1st Call
R&D and design studies for CTA, DARWIN and EURECA to receive funds from the first ASPERA Call Print E-mail
CTA Cherenkov Telescope Array
Dark MatterGalaxy ASPERA is pleased to announce the results of its first common call for proposals for R&D and design studies to support the realisation of future Astroparticle infrastructures identified in the ASPERA Roadmap. This call was targeted towards the Cherenkov Telescope Array for very high energy gamma ray astrophysics and direct dark matter searches. The proposals received in response to this call were evaluated using commonly agreed criteria by the ASPERA Evaluation Committee and will be funded from the virtual common pot created from contributions from the national funding agencies participating in the call.
The three projects that will be funded are:
  • The Cherenkov Telescope Array – an advanced facility for ground-based high-energy gamma-ray astronomy (CTA)

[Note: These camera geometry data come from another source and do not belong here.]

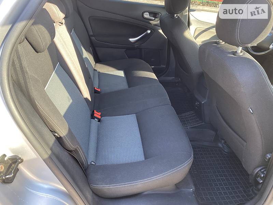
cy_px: 102
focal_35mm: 26
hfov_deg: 67.3
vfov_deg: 53.1
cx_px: 136
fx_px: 205
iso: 125
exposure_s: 1/102
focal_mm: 4.2
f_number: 1.8
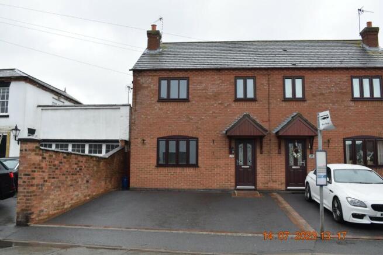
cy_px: 128
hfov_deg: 59.5
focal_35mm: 32
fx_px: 335
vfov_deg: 41.7
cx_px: 192
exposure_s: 1/200
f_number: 7.1
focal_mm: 21
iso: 400
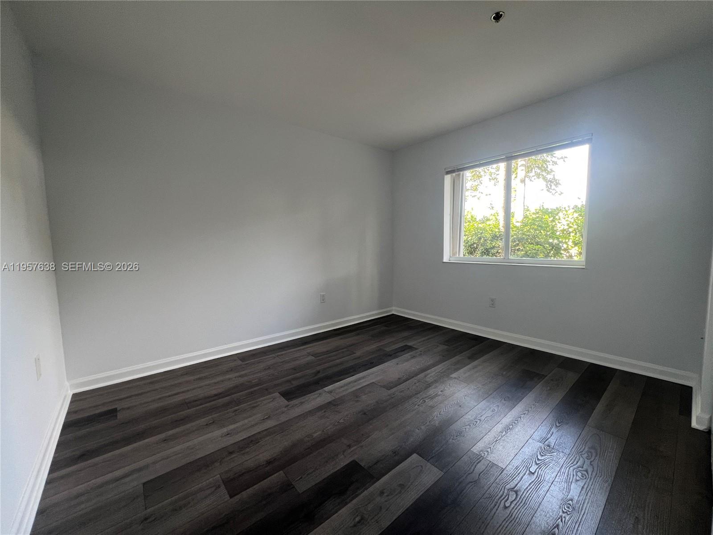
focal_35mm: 13
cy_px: 268
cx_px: 356
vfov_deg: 89.9
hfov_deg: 106.2
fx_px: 268
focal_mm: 1.57
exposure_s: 1/99
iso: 160
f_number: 1.8
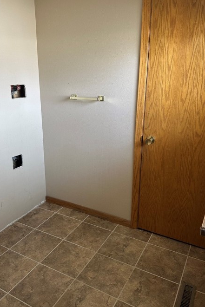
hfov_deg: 44.8
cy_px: 144
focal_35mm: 29
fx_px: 248
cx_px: 83
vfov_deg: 63.6
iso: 125
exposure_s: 1/60
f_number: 1.78
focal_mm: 6.86
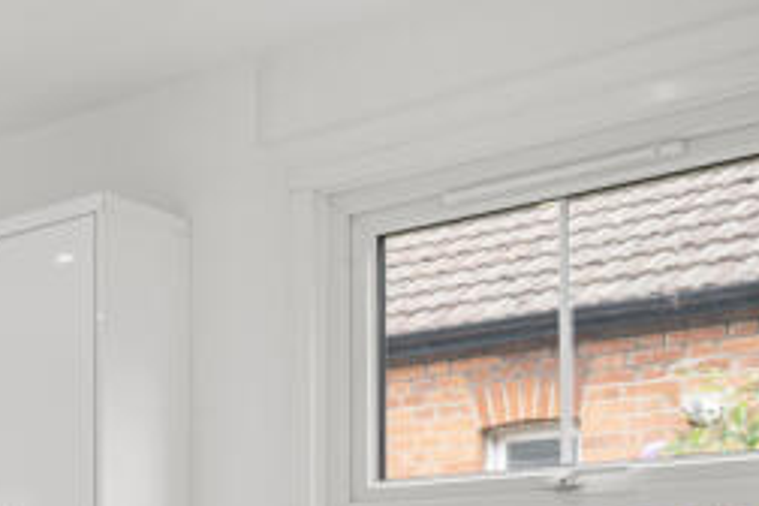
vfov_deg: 19.3
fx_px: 1370
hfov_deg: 23.8
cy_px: 661
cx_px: -410
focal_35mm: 65
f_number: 16
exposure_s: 1/2.5
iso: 200
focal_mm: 16
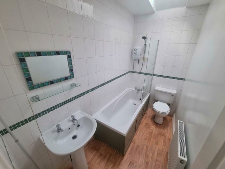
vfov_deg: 89.9
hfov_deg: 106.2
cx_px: 112
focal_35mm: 13
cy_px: 84
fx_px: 84
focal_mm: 2.2
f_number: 2.2
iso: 400
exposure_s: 1/50
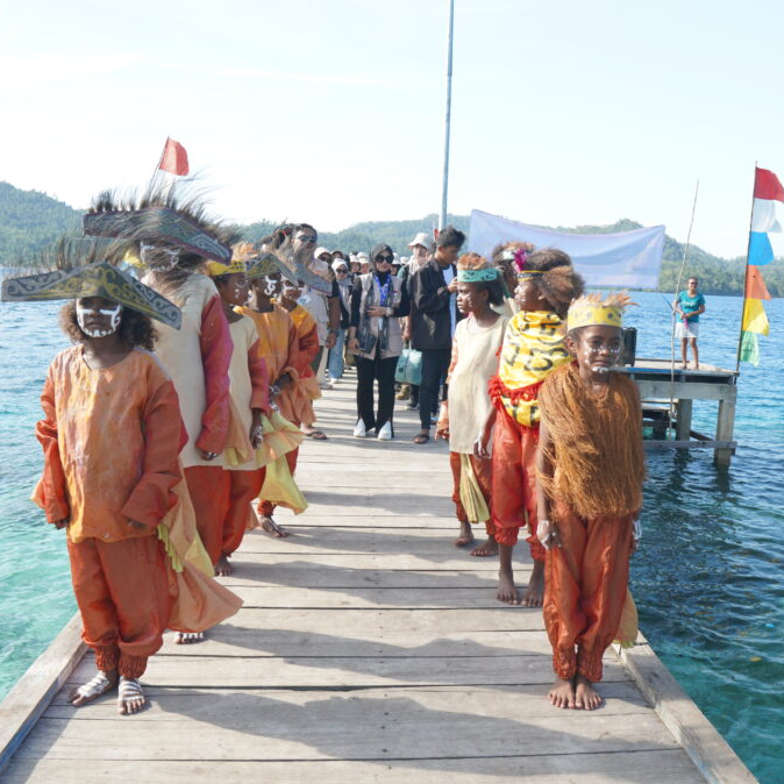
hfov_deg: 52.5
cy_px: 391
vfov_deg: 52.5
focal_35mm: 31
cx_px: 383
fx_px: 794
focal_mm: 16
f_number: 4.5
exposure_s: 1/250
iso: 320
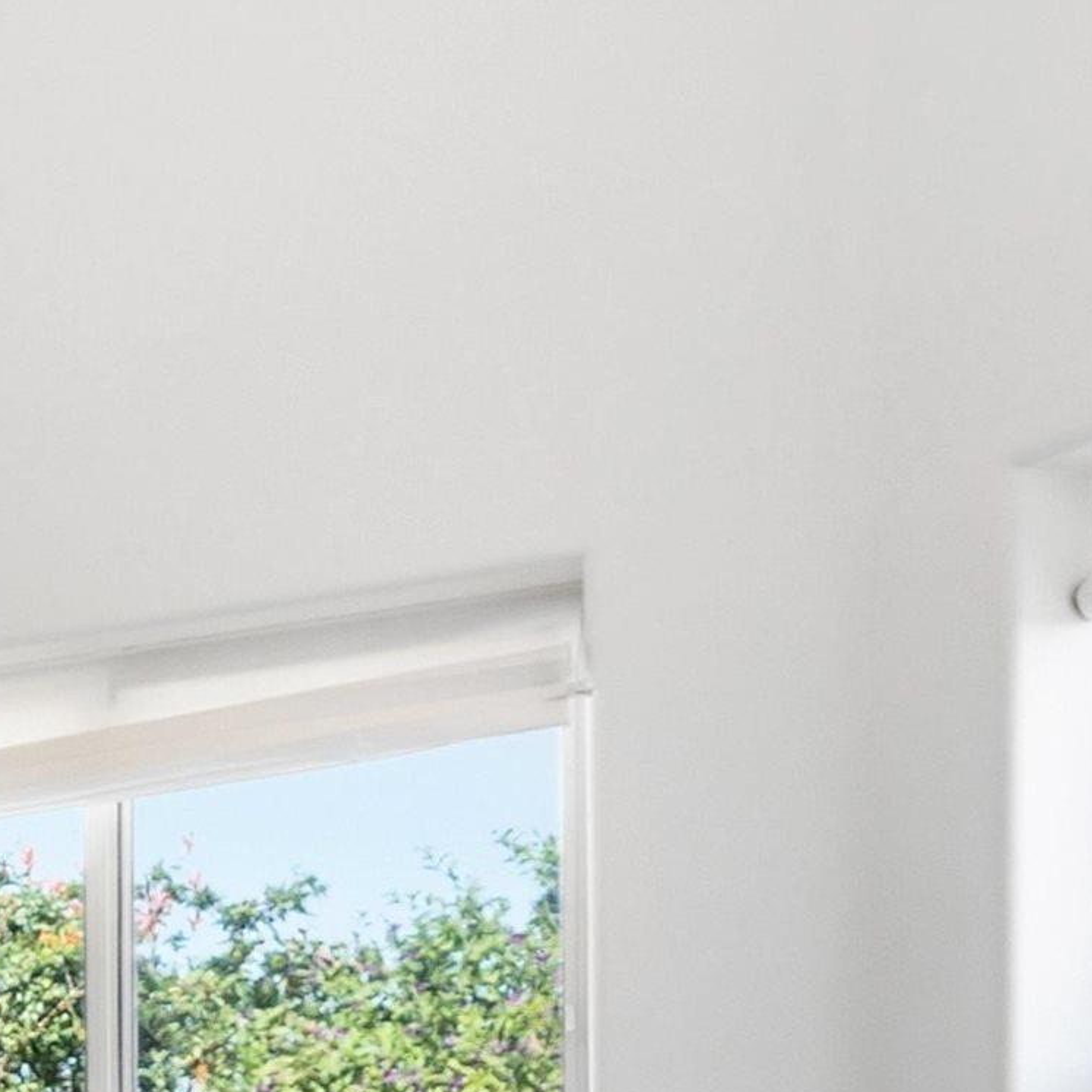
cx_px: -719
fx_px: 1999
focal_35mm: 56
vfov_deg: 28.0
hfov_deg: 22.4
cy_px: 1183
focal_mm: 16
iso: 250
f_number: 5
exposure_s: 1/15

The Cherenkov Telescope Array (CTA), a next-generation observatory for very high gamma-ray astronomy will consist of arrays of Cherenkov telescopes which, compared with currently operating gamma-ray telescopes, will offer significantly increased sensitivity, extended energy range, and increased angular resolution. This improved performance will be essential to study the many types of gamma-ray sources and identify cosmic ray acceleration mechanisms, as well as possible new physics e.g. dark matter annihilation signals. The facility will be the first very high-energy gamma-ray installation to be operated as an ‘Open Observatory’ and driven by proposals from the user community.

The project will build on expertise gained on the highly successful HESS and MAGIC projects and brings together the existing community in Europe working in this field. The scale of CTA will present design challenges in terms of costs, data rate and automation/reliability and in order for these, and the science objectives of the CTA, to be met, it is vital that this design study is undertaken to reduce costs, optimise the telescope array configuration and develop the necessary technology.

> Groups in France, Germany, Poland, Spain and Switzerland will work on this project. A maximum funding of €2.7M will be provided.

  • Design study of a next-generation noble liquid dark matter facility in Europe/ DARWIN (DARk matter WImp search with Noble liquids)

The direct detection of Dark Matter is one of the most important and interesting areas in astroparticle physics today and noble liquid detectors offer much promise as a technology to push the sensitivity of direct WIMP searches (WIMPs are the most likely detectable dark matter candidates) beyond existing limits. The DARWIN project will enable European and US groups active in noble liquid dark matter search experiments to collaborate on a design study for the construction of a ton-scale LXe and a multi-ton LAr experiment operating at a sensitivity three orders of magnitude better than the current best results in the noble liquid technology field. Operating the two instruments under similar experimental conditions will allow researchers to measure the dependence of the rate with the target mass and to distinguish between spin-independent and spin-dependent couplings. This would convincingly demonstrate the dark matter nature of the signal.
One of the strengths of this project is that it brings together groups working in the existing Xenon, WArP-140 and ArDM collaborations and unites expertise on liquid noble gas detectors, low-background techniques, cryogenic infrastructures and shielding. Noble liquid detectors are a relative newcomer to this area, but they are competitive and complementary to the other main technology in this field involving the use of solid state bolometric detectors.
> Groups in Italy, France, the Netherlands and Switzerland will be funded to work on this project at a total cost of €633k.
  • European Underground Rare Event Calorimeter Array (EURECA) -- Preparation of Construction

The project will undertake a design study of the infrastructure required for EURECA dark matter experiment expected to be located at LSM. EURECA aims to operate at a sensitivity two orders of magnitude better than the current generation of bolometric detectors and will build on expertise gained with the CRESST, EDELWEISS and ROSEBUD experiments.

The project will address the technical challenges related to designing adequate shielding to reach this goal using low radioactivity materials and also at an acceptable cost. The proposal also aims to specify the design of the underground hall and the infrastructure required from LSM.

An important strength of EURECA will be the combination of two powerful methods to reduce background in dark matter searches, namely the measurement of phonons and ionization on one hand, and the measurement of phonons and scintillation on the other hand. The design of the infrastructure is a prerequisite to achieve this goal.

The EURECA project will complement other European noble liquid detector projects by allowing independent checks of the detector and target materials.

The results of this project will be useful for other cryogenic detector projects and for liquid noble gas experiments, which could use the active Cherenkov water shielding, and also for next-generation double beta decay projects, which will also require complex cryogenic systems at the 10-20 mk level with shielding.

> Groups in France and Spain will work on this project. A maximum funding of €606k will be provided.